Phase 5: Safe Recovery Loops
Objective
Make timeout and DLQ processing safe under races and multiple replicas.
Changes
crates/executor/src/timeout_monitor.rs
- Replace unconditional updates with conditional state transitions:
UPDATE execution SET ... WHERE id = $1 AND status = 'scheduled' ... RETURNING ...
- Only publish completion side effects when a row was actually updated
- Consider including
updated < cutoffin the same update statement
crates/executor/src/dead_letter_handler.rs
- Change failure transition to conditional update based on current state
- Do not overwrite executions that have already moved to
runningor terminal state - Only emit side effects when the row transition succeeded
crates/executor/src/service.rs
- It is acceptable for these loops to run on every replica once updates are conditional
- Optional future optimization: leader election for janitor loops to reduce duplicate scans and log noise
Success Criteria
- Timeout monitor cannot fail an execution that has already moved to
running - DLQ handler cannot overwrite newer state
- Running multiple timeout monitors produces no conflicting state transitions
Status
Implemented.
Completed:
- Timeout failure now uses a conditional transition that only succeeds when the execution is still
scheduledand still older than the timeout cutoff. - Timeout-driven completion side effects are only published when that guarded update succeeds.
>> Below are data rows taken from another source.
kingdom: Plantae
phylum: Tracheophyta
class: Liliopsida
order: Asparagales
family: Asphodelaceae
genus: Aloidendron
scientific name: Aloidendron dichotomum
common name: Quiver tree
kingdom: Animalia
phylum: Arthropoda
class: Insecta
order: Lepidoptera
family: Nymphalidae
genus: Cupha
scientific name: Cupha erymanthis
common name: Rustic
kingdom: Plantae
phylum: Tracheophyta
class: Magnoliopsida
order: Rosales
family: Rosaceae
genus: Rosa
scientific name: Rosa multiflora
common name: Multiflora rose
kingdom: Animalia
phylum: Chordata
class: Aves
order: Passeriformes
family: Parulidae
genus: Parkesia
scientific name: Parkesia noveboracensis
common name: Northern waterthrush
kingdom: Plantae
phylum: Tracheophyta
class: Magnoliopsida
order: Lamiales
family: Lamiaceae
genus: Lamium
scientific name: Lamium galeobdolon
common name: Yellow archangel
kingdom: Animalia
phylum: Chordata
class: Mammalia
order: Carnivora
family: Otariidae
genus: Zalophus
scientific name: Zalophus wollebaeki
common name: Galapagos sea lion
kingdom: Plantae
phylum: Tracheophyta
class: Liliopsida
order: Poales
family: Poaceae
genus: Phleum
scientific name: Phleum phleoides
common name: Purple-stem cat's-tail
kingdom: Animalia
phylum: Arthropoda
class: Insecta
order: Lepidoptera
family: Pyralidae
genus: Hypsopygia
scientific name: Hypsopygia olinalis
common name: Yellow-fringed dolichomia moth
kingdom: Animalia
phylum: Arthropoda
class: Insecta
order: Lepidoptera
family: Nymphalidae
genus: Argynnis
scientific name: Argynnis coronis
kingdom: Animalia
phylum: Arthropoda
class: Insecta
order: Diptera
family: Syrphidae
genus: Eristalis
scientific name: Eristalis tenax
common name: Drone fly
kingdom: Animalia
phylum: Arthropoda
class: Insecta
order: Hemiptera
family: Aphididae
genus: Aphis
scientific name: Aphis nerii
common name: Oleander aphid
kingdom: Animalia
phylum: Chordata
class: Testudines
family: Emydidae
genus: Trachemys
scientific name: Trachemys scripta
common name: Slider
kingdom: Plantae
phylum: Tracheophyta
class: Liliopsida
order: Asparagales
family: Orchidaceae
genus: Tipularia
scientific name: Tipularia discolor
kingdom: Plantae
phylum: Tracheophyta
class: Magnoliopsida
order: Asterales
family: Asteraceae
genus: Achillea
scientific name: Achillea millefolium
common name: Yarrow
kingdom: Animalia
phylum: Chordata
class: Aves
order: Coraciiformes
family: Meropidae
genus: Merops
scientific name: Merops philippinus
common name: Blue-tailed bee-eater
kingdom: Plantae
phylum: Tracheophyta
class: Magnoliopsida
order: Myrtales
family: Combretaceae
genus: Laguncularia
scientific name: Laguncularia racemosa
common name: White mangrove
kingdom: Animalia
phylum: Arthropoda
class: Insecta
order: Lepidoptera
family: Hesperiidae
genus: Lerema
- DLQ handling now treats messages as stale unless the execution is still exactly
scheduled. - DLQ failure transitions now use conditional status updates and no longer overwrite newer
runningor terminal state.
Testing Plan
Add focused HA tests after the repository and scheduler primitives are in place.
Repository tests
- Compare-and-swap execution claim succeeds exactly once
- Conditional timeout/DLQ transition updates exactly one row or zero rows as expected
- Workflow uniqueness constraint prevents duplicate workflow state rows
Executor integration tests
- Two scheduler instances processing the same
execution.requestedmessage only dispatch once - Completion consumed by a different executor replica still advances the shared queue
- Duplicate workflow child completion does not create duplicate successor tasks
- Duplicate
event.createdandenforcement.createdmessages do not create duplicate downstream records
Failure-injection tests
- Executor crashes after claiming but before publish
- Executor crashes after slot release but before republish
- Duplicate
execution.completeddelivery after successful workflow advancement
Recommended Execution Order for Next Session
- Add more HA-focused integration tests for duplicate delivery, cross-replica completion, and recovery rollback paths
- Add failure-injection tests for crash/replay scenarios around
schedulingreclaim, workflow advancement, and post-commit publish paths - Validate the new migrations and DB-backed FIFO behavior end-to-end against a real Postgres/Timescale environment
- Consider a small follow-up cleanup pass to reduce or remove the in-memory fallback code in
ExecutionQueueManageronce the DB path is fully baked
Expected Outcome
After this plan is implemented, the executor should be able to scale horizontally without relying on singleton behavior. Multiple executor replicas should be able to process work concurrently while preserving:
- exactly-once scheduling semantics at the execution state level
- shared concurrency limits and FIFO behavior
- correct workflow orchestration
- safe replay handling
- safe recovery behavior during failures and redelivery
At the current state, the core executor HA phases are implemented. The remaining work is confidence-building: failure-injection coverage, multi-replica integration testing, and end-to-end migration validation in a live database environment.